Question

The vapor pressure of ethanol is 54.68 mm Hg at 25°C. How many grams of estrogen (estradiol), C18H24O2, a nonvolatile, nonelectrolyte (MW = 272.4 g/mol), must be added to 239.0 grams of ethanol to reduce the vapor pressure to 54.11 mm Hg ?

Answer 1

Answer: The mass of estrogen that must be added is 2.83 grams

Step-by-step explanation:

The equation used to calculate relative lowering of vapor pressure follows:

`(p^o-p_s)/(p^o)=i* \chi_(solute)`

where,

`(p^o-p_s)/(p^o)` = relative lowering in vapor pressure

i = Van't Hoff factor = 1 (for non electrolytes)

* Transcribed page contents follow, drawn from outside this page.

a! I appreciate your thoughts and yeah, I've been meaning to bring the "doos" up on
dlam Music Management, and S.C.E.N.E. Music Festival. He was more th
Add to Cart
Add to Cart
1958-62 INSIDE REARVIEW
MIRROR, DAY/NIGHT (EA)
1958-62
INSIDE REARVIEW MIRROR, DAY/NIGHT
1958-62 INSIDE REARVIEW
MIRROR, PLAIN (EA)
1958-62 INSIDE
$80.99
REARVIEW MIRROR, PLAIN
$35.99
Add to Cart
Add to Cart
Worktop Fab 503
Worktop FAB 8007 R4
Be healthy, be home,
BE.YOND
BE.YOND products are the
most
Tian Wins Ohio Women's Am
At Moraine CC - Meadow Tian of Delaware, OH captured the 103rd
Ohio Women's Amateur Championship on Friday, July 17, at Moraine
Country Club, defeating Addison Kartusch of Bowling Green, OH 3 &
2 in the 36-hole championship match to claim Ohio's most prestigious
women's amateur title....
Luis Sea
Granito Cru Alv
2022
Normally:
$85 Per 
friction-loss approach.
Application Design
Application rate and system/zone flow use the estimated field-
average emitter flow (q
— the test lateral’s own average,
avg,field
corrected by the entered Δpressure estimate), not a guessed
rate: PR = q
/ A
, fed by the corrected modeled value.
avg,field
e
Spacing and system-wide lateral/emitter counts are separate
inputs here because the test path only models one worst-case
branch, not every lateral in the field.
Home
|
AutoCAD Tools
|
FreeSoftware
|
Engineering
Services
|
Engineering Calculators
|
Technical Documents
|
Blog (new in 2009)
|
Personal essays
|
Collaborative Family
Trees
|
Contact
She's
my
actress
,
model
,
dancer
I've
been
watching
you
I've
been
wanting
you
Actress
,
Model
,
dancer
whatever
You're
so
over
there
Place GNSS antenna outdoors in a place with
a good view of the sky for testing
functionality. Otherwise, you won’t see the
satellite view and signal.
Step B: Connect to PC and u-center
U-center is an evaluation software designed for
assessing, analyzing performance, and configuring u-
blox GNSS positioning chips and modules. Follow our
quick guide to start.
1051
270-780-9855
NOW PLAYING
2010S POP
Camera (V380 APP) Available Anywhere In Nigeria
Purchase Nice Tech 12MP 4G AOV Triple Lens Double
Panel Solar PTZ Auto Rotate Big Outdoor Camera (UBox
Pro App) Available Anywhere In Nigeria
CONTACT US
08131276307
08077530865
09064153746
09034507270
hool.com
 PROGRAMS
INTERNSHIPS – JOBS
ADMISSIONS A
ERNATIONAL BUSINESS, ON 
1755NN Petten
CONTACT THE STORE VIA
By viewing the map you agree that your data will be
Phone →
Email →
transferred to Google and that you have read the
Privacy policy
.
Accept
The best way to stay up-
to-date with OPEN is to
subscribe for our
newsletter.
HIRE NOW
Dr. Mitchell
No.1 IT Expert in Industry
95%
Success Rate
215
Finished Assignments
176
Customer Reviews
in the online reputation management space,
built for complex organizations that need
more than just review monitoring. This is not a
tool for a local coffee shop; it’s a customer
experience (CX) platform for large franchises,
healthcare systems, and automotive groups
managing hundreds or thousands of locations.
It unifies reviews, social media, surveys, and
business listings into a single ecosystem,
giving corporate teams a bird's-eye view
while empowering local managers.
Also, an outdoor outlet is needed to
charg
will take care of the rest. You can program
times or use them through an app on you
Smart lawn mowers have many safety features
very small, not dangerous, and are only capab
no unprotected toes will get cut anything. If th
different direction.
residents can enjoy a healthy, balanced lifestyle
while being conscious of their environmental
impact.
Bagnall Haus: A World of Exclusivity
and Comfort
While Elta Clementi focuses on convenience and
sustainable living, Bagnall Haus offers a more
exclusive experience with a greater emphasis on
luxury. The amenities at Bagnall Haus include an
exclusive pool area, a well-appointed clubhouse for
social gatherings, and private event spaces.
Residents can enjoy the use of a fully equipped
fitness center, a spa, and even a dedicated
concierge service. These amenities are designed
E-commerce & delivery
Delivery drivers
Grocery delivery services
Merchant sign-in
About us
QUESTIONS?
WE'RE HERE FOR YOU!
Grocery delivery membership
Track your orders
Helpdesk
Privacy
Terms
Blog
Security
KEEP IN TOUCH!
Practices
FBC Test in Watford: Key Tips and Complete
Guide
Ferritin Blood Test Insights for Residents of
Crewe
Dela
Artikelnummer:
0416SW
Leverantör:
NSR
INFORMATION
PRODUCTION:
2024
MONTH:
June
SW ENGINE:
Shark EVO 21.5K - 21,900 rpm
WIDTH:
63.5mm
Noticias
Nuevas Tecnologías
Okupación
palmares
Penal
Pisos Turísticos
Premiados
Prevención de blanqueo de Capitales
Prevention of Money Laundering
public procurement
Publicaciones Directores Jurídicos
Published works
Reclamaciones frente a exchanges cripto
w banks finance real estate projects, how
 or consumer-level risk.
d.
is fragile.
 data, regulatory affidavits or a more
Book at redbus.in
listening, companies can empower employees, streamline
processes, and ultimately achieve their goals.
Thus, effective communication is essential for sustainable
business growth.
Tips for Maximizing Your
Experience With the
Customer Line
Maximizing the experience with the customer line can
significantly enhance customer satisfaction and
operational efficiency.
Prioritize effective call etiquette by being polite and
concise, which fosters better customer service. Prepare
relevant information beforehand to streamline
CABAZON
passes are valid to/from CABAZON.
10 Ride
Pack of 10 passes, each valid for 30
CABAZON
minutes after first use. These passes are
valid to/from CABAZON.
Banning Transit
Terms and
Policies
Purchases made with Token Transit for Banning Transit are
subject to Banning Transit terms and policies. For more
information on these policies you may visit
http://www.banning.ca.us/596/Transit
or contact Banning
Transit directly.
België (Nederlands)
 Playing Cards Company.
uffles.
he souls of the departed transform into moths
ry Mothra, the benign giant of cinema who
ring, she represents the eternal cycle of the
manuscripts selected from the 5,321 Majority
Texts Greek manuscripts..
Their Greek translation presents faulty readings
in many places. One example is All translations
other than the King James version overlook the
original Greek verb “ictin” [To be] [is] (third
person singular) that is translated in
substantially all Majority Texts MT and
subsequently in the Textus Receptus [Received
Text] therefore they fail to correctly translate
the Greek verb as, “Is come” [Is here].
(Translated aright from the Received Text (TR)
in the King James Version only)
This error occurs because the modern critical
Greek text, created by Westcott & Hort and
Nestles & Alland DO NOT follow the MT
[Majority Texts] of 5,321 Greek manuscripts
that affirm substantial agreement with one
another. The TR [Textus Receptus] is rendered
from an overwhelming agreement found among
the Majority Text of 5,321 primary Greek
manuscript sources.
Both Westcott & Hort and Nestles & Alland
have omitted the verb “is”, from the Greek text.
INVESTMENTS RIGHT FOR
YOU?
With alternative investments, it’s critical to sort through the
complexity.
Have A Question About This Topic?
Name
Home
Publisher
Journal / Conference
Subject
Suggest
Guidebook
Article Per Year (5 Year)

`\chi_(solute)` = mole fraction of solute = ?

`p^o` = vapor pressure of pure ethanol = 54.68 mmHg

`p_s` = vapor pressure of solution = 54.11 mmHg

Putting values in above equation, we get:

`(54.68-54.11)/(54.68)=1* \chi_{\text{estrogen}}\\\\\chi_{\text{estrogen}}=0.0104`

This means that 0.0104 moles of estrogen are present in the solution

To calculate the number of moles, we use the equation:

`\text{Number of moles}=\frac{\text{Given mass}}{\text{Molar mass}}`

Moles of estrogen = 0.0104 moles

Molar mass of estrogen = 272.4 g/mol

Putting values in above equation, we get:

`0.0104mol=\frac{\text{Mass of estrogen}}{272.4g/mol}\\\\\text{Mass of estrogen}=(0.0104mol* 272.4g/mol)=2.83g`

Hence, the mass of estrogen that must be added is 2.83 grams